No application under section 45 of the Niue Amendment Act (No 2) 1968 for a rehearing shall be made after the expiration of 14 clear days after the making of the order or determination in the matter in respect of which the rehearing is sought.

[12] This rule is clear that an application for rehearing must be filed within 14 days. Once again, the Court has no discretion to extend this timeframe. Article 55A(3) only applies to an appeal against a decision of the High Court, not an application for rehearing. Mr Foulagi’s application for rehearing was filed outside this timeframe and so is time barred.
[13] While this appeal must be dismissed, we record that occasions will arise where the interests of justice support the grant of an extension to appeal from a decision of a Commissioner, or to seek a rehearing. As noted, at present the Court has no discretion to grant such an extension even where the circumstances support an enlargement of time. We raise this as a matter for the Niue Legislature to consider as a possible amendment to the Niue Land Court Rules 1969.

Decision

[14] The appeal against the decision of Reeves J is dismissed.
[15] If the respondents seek costs, they are to file and serve submissions on costs within two months of this judgment. The appellant is to file and serve any submissions in response within a further two months. We will then make a decision as to costs on the papers.

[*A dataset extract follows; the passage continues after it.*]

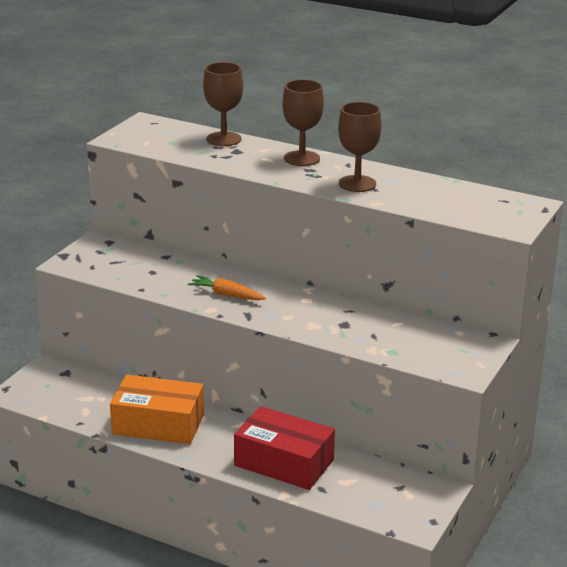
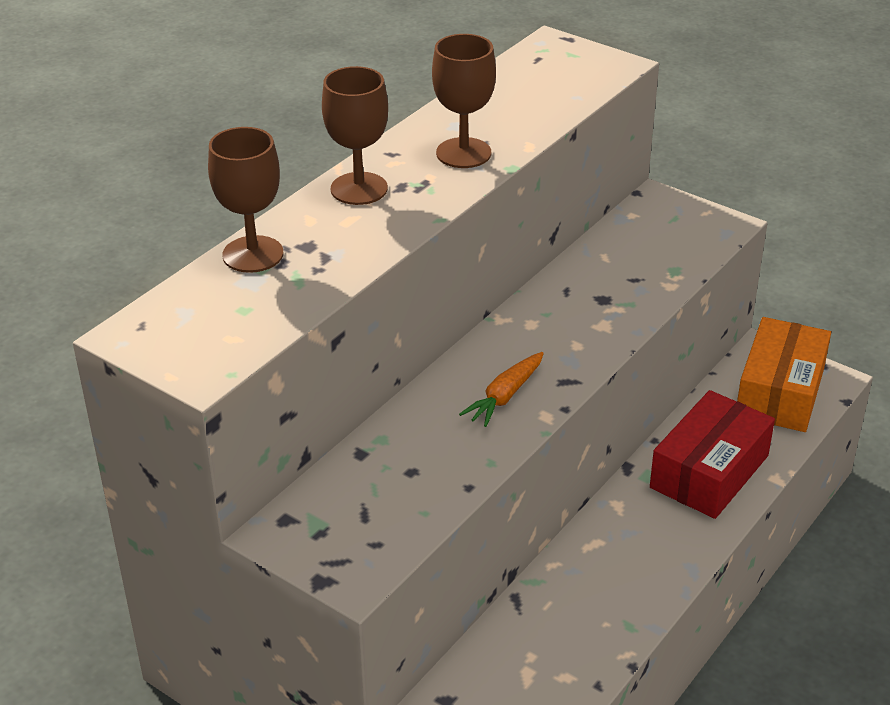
camera: 80 degrees left, 10 degrees up
(158, 424) = (610, 591): orange box -> orange box (780, 392)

Pronounced at 2:20pm in Whangārei on the 2nd day of July 2019.


C T Coxhead W W Isaac M P Armstrong
CHIEF JUSTICE JUSTICE JUSTICE


[1] Foulagi v Tukiuha HC Niue (Land Division) 11339, 1 November 2018.

[2] Fukava-Funaki v Douglas CA Niue, 11549, 12 February 2019; Hipa v the Crown CA Niue, 9 July 2012; and Mc Coy v the Crown CA Niue, CR 26/09, 1 March 2011.

[3] See Mc Coy v The Crown CA Niue, CR 26/09, 1 March 2011 at [6].